If you have an opportunity, read Thinking, Fast and Slow, by Nobel Prize winner Daniel Kahneman. As Slate’s Daniel Engber wrote in an October 2011 review of the eminently readable and down-to-earth compendium of Kahneman’s career highlight reel, “A new characterization of how we misjudge the world—and a new catchphrase that we might use to describe it—appears in almost every chapter of the book.”
The reason we’d urge reading Kahneman’s book about how and why our brains tend to play games with all kinds of judgments and decisions—a volume that would be of help to leaders, senior managers, and middle managers in the multifamily community—is this: Thanks to a confluence of economic, financial, and fundamental household forces that at some time during the past 36 months or so have turned tide, the multifamily community has moved out of a shell of defensiveness into a mode of assertiveness. It’s exciting to see demand swell where only a short time before it was a trickle, and the challenge now is to supercharge that demand and price your community offerings, as Riverstone Residential Group central division president Stephanie Brock says, “disproportionately against the operational upside we provide.”

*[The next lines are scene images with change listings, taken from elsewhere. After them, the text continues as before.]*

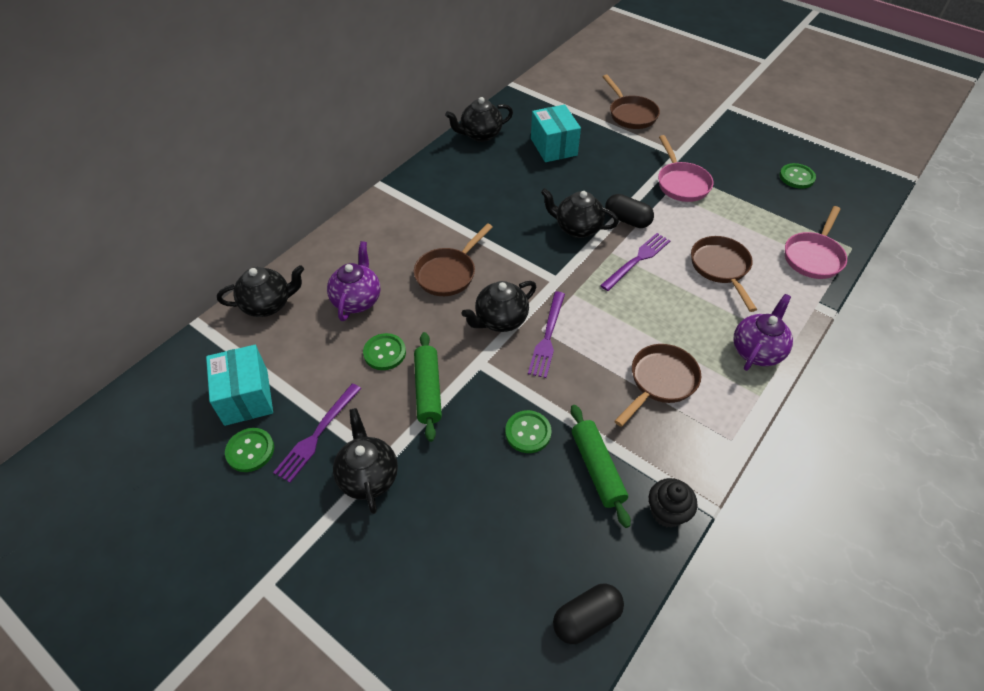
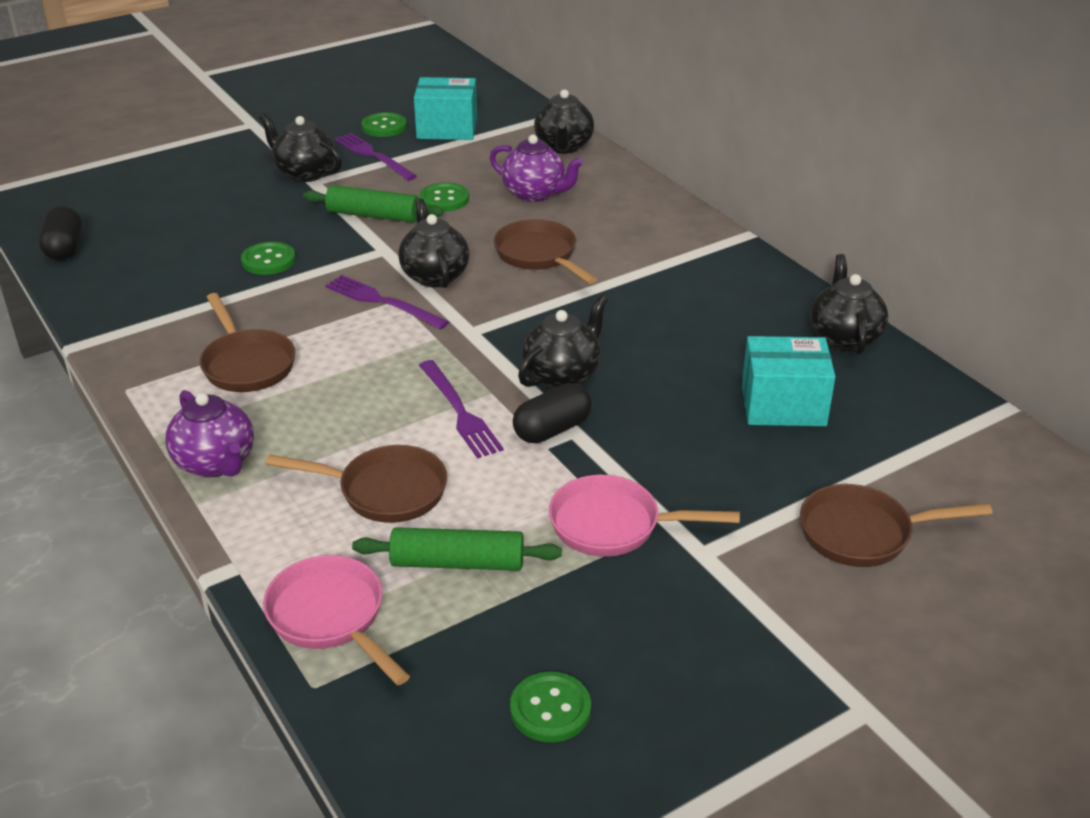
camera: 110 degrees right, 15 degrees down
black teapot [333,408,398,514] -> black teapot turned 150 degrees counterclockwise [259,114,342,182]
green rolling pin [571,405,631,528] -> green rolling pin moved to [352,527,562,571]
black cupcake [649,478,698,528] -> none

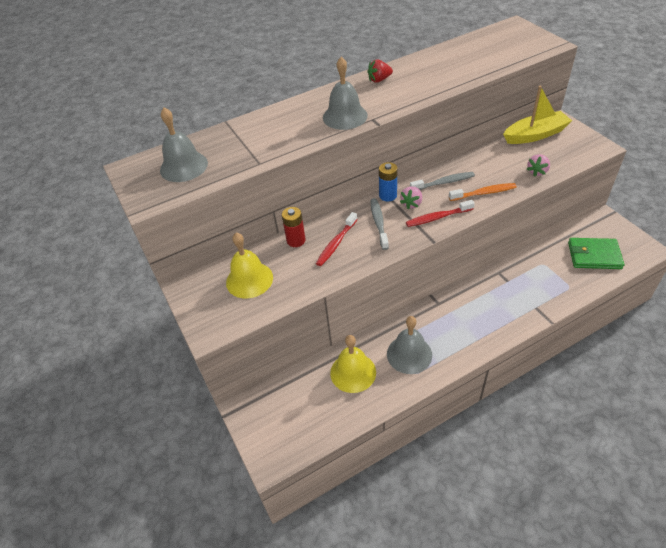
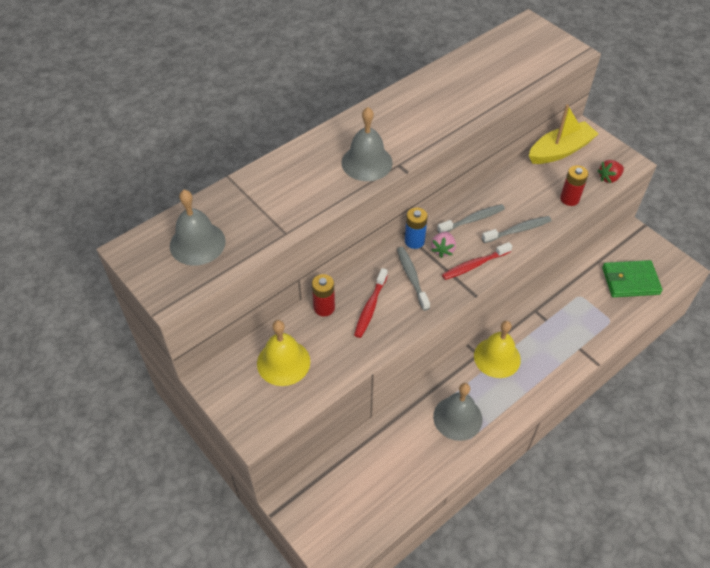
camera: 15 degrees left, 5 degrees up
yellow bell [330,335,376,393] -> yellow bell moved to [474,321,521,378]
red strawberry [367,59,393,82] -> red strawberry moved to [597,160,624,183]
orange toothbrush [449,183,516,201] -> grey toothbrush [482,216,552,243]
pink strawberry [527,154,550,177] -> red battery [560,165,589,206]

This boils down to recognition of a seldom-acknowledged reality among businesses that regard themselves as serving consumers: At the household level, more and more consumers—of all ages—behave as small entrepreneurial businesses. As such, people simply won’t accept “less than” when it comes to connectedness, self-service, and efficacy in managing a portfolio of everyday, every-month, and every-year issues and activities. They expect the boundaries between making a living and living to be blurred by real-time, high-speed, full-bore bells and whistles.
Property managers must begin to regard each community resident as a business node for whom there’s an investment and a margin of profit on that investment. Technology serves multiple roles here, both as an investment that elevates the perceived value offered to your residents and as the enabler of scalability, consistency, velocity, and measurability across each pool of resources in your enterprise.
What Kahneman’s writings do so well is illustrate the deficiencies in our judgments, the ways our ability to weigh options, look at trends, and choose among tactical pathways becomes swayed by biases, mental shortcuts called heuristics, illusions, fallacies, and effects.
So, even when it comes to the still-provocative notion of implementing a revenue management strategy, we’re prone to react and respond based on reflexes, leaning toward comfort zones—aka, the devil we know—rather than bring counterintuitive analysis to bear on the ¬decision-making process.
Dashboards of all kinds are hot. They allow us to see into all the nooks, crannies, corners, and far-away edges of our operations, pouring out data, metrics, trends, forecasts, and decision sets. For property managers, at either the site level or from an enterprise headquarters perch, dashboards are a way to navigate away from turbulence toward smooth flying.
What these dashboards lack, however, is that particular mechanism that enables us—in your case, as community makers who invest capital into building profitable for-rent neighborhoods, and, in ours, as a linchpin to critical decision-supporting intelligence about what’s coming next—to kick out of our confirmation biases. What we see is all there is.
This is why Multifamily Executive needs to be part of your dashboard. We’re that trusted haranguer who’ll call you out when we think you’re headed for trouble. We all need somebody like that, because our own brains, and even our technology, won’t tell us when we’re fooling ourselves.